Node Splitting & Tree Building

def terminal_node(node):
    y_bootstrap = node['y_bootstrap']
    pred = max(y_bootstrap, key = y_bootstrap.count)
    return pred

def split_node(node, max_features, min_samples_split, max_depth, depth):
    left_child = node['left_child']
    right_child = node['right_child']

    del(node['left_child'])
    del(node['right_child'])

    if len(left_child['y_bootstrap']) == 0 or len(right_child['y_bootstrap']) == 0:
        empty_child = {'y_bootstrap': left_child['y_bootstrap'] + right_child['y_bootstrap']}
        node['left_split'] = terminal_node(empty_child)
        node['right_split'] = terminal_node(empty_child)
        return

    if depth >= max_depth:
        node['left_split'] = terminal_node(left_child)
        node['right_split'] = terminal_node(right_child)
        return node

    if len(left_child['X_bootstrap']) <= min_samples_split:
        node['left_split'] = terminal_node(left_child)
    else:
        node['left_split'] = find_split_point(left_child['X_bootstrap'], left_child['y_bootstrap'], max_features)
        split_node(node['left_split'], max_features, min_samples_split, max_depth, depth + 1)
    
    if len(right_child['X_bootstrap']) <= min_samples_split:
        node['right_split'] = terminal_node(right_child)
    else:
        node['right_split'] = find_split_point(right_child['X_bootstrap'], right_child['y_bootstrap'], max_features)
        split_node(node['right_split'], max_features, min_samples_split, max_depth, depth + 1)
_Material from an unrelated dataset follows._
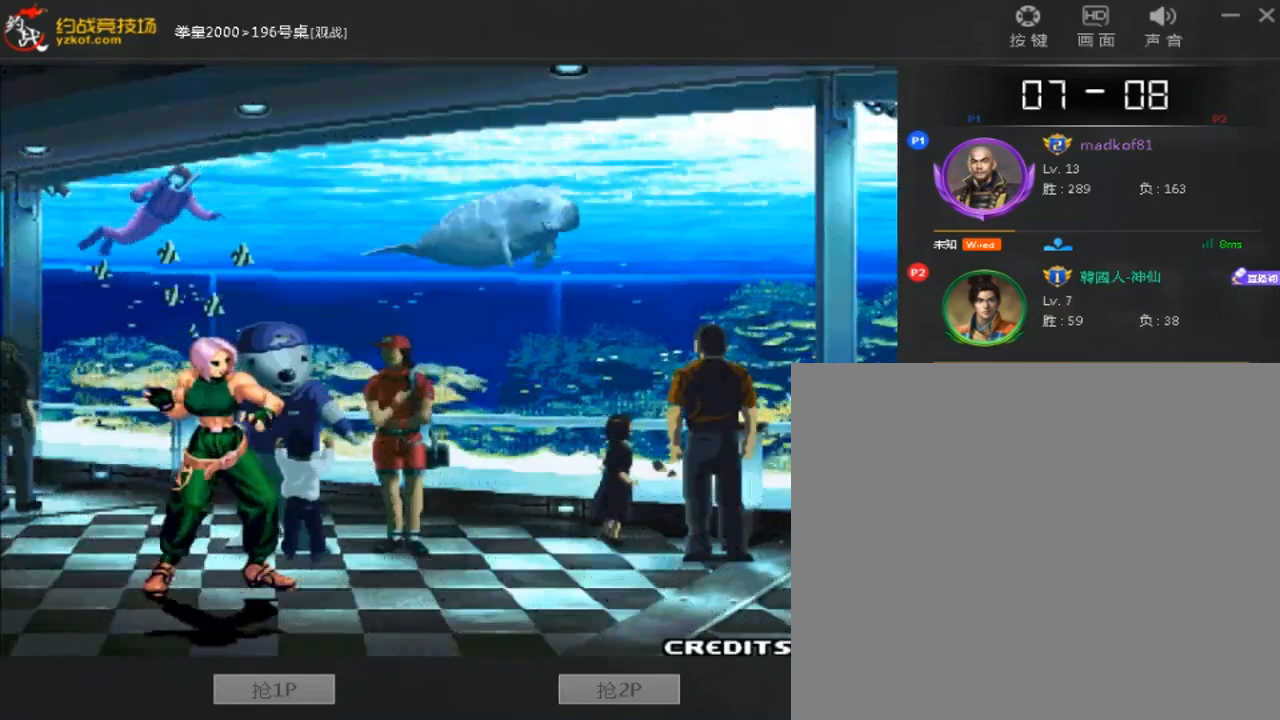
{"buttons": ["A"], "left_stick": "center", "events": [[360, "A", "down"], [440, "A", "up"], [520, "A", "down"]]}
Building the Random Forest

def build_tree(X_bootstrap, y_bootstrap, max_depth, min_samples_split, max_features):
    root_node = find_split_point(X_bootstrap, y_bootstrap, max_features)
    split_node(root_node, max_features, min_samples_split, max_depth, 1)
    return root_node

def random_forest(X_train, y_train, n_estimators, max_features, max_depth, min_samples_split):
    tree_ls = list()
    oob_ls = list()
    for i in range(n_estimators):
        X_bootstrap, y_bootstrap, X_oob, y_oob = draw_bootstrap(X_train, y_train)
        tree = build_tree(X_bootstrap, y_bootstrap, max_depth, min_samples_split, max_features)
        tree_ls.append(tree)
        oob_error = oob_score(tree, X_oob, y_oob)
        oob_ls.append(oob_error)
    print("OOB estimate: {:.2f}".format(np.mean(oob_ls)))
    return tree_ls

Making Predictions

def predict_tree(tree, X_test):
    feature_idx = tree['feature_idx']

    if X_test[feature_idx] <= tree['split_point']:
        if type(tree['left_split']) == dict:
            return predict_tree(tree['left_split'], X_test)
        else:
            value = tree['left_split']
            return value
    else:
        if type(tree['right_split']) == dict:
            return predict_tree(tree['right_split'], X_test)
        else:
            return tree['right_split']

def predict_rf(tree_ls, X_test):
    pred_ls = list()
    for i in range(len(X_test)):
        ensemble_preds = [predict_tree(tree, X_test.values[i]) for tree in tree_ls]
        final_pred = max(ensemble_preds, key = ensemble_preds.count)
        pred_ls.append(final_pred)
    return np.array(pred_ls)

Training & Evaluation

n_estimators = 100
max_features = 3
max_depth = 10
min_samples_split = 2

model = random_forest(X_train, y_train, n_estimators=100, max_features=3, max_depth=10, min_samples_split=2)
# OOB estimate: 0.22

preds = predict_rf(model, X_test)
acc = sum(preds == y_test) / len(y_test)
print("Testing accuracy: {}".format(np.round(acc,3)))
# Testing accuracy: 0.768

Parameters Explained

• n_estimators: (int) The number of trees in the forest.
• max_features: (int) The number of features to consider when looking for the best split (typically √p).
• max_depth: (int) The maximum depth of the tree.
• min_samples_split: (int) The minimum number of samples required to split an internal node.

Conclusion

Random forests are great for an array of reasons that include easy implementation and requiring little to no parameter tuning. RF's may not be powerhouses like neural networks or gradient boosting models, but they should certainly be in everyone's machine learning repertoire.

There are methods that can allow you to see which variables are more important than others, but are worth looking into. Hopefully this can also help you get in the right direction if you are interested in understanding how gradient boosting models like XGBoost work.